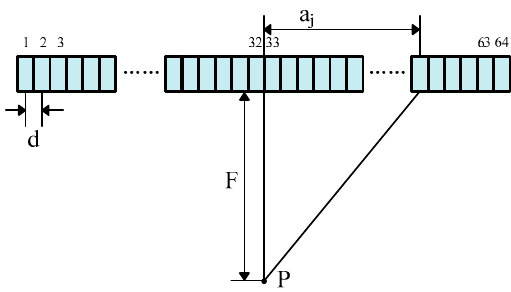
Figure 5. Calculation of the focusing delay time τ for the linear array transducer.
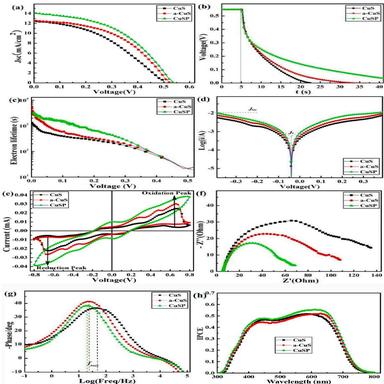
(a) J-V and (b) OCVD for QDSSCs with different CEs. (c) τn obtained from OCVD. (d) Tafel, (e) CV and EIS (f, g) of the symmetric cells. (h) IPCE for QDSSCs with different CEs.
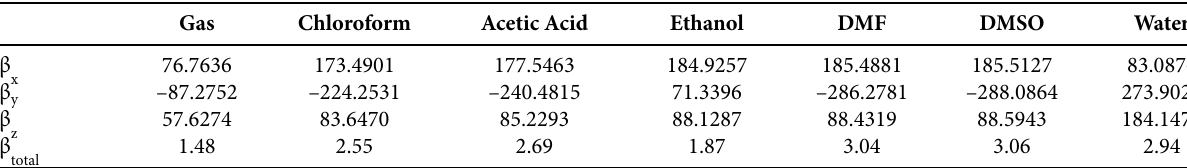
Table 3. β × 10 −30 (esu), βx, βy, βz, in (a.u.) components and values calculated using DFT levels of theory for Iopamidol.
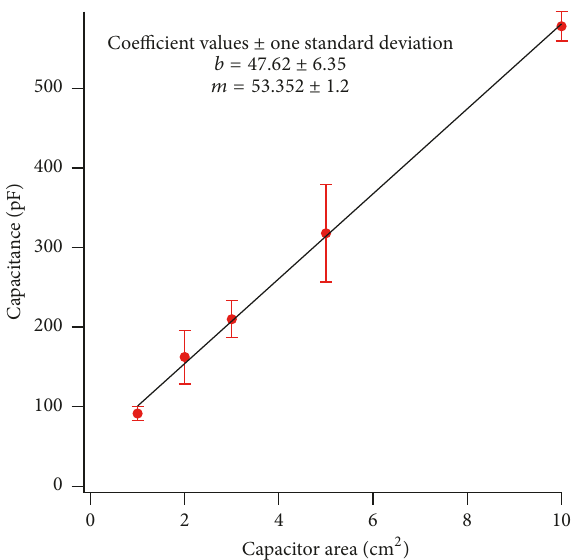
Figure 2: Plot of measured capacitance versus surface area of the pencil graphite capacitor plate. Error bars represent standard devia- tion for replicate capacitors.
++++++
Problem to solve:
Rewrite the data above exactly as given, but omit the images.

Answer to this exercise:
Figure 5. Calculation of the focusing delay time τ for the linear array transducer.
(a) J-V and (b) OCVD for QDSSCs with different CEs. (c) τn obtained from OCVD. (d) Tafel, (e) CV and EIS (f, g) of the symmetric cells. (h) IPCE for QDSSCs with different CEs.
Table 3. β × 10 −30 (esu), βx, βy, βz, in (a.u.) components and values calculated using DFT levels of theory for Iopamidol.
Figure 2: Plot of measured capacitance versus surface area of the pencil graphite capacitor plate. Error bars represent standard devia- tion for replicate capacitors.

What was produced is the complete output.